__RECORDS SUPPLIED__.

****************************************

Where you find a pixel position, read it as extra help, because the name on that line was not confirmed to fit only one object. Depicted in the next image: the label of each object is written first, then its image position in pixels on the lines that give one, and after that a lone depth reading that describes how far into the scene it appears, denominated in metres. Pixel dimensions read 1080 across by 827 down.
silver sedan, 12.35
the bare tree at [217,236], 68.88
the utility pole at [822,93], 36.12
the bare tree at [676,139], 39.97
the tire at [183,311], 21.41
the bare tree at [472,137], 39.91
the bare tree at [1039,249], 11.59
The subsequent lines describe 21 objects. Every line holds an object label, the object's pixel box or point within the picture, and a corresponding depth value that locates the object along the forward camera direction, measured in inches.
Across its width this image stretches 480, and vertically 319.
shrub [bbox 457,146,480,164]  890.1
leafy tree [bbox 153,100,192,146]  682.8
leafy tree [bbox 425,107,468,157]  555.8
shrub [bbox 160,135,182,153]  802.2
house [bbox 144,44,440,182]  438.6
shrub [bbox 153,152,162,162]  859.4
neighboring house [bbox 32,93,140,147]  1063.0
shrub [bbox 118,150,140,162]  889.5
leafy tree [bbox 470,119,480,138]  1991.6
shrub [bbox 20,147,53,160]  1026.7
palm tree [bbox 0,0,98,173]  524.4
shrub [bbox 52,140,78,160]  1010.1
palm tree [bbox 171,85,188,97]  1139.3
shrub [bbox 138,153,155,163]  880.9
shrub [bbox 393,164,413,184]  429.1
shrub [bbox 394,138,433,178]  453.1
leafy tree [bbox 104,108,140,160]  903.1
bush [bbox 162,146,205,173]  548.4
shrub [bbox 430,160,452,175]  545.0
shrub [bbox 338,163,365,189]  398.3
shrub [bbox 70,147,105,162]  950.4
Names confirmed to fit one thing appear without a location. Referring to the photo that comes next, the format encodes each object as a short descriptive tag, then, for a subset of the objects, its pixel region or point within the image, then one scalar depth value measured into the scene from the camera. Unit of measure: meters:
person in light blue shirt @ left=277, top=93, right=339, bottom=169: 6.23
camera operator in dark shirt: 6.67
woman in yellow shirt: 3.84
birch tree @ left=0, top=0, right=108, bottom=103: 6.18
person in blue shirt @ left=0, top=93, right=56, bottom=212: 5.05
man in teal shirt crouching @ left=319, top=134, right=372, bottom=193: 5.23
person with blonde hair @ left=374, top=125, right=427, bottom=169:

****************************************

__ASSIGNED TASK__. Within the records above, the line carrying "birch tree @" starts the range and the last line ends it. Set down that range exactly.

__ANSWER TO THIS PROBLEM__.
birch tree @ left=0, top=0, right=108, bottom=103: 6.18
person in blue shirt @ left=0, top=93, right=56, bottom=212: 5.05
man in teal shirt crouching @ left=319, top=134, right=372, bottom=193: 5.23
person with blonde hair @ left=374, top=125, right=427, bottom=169:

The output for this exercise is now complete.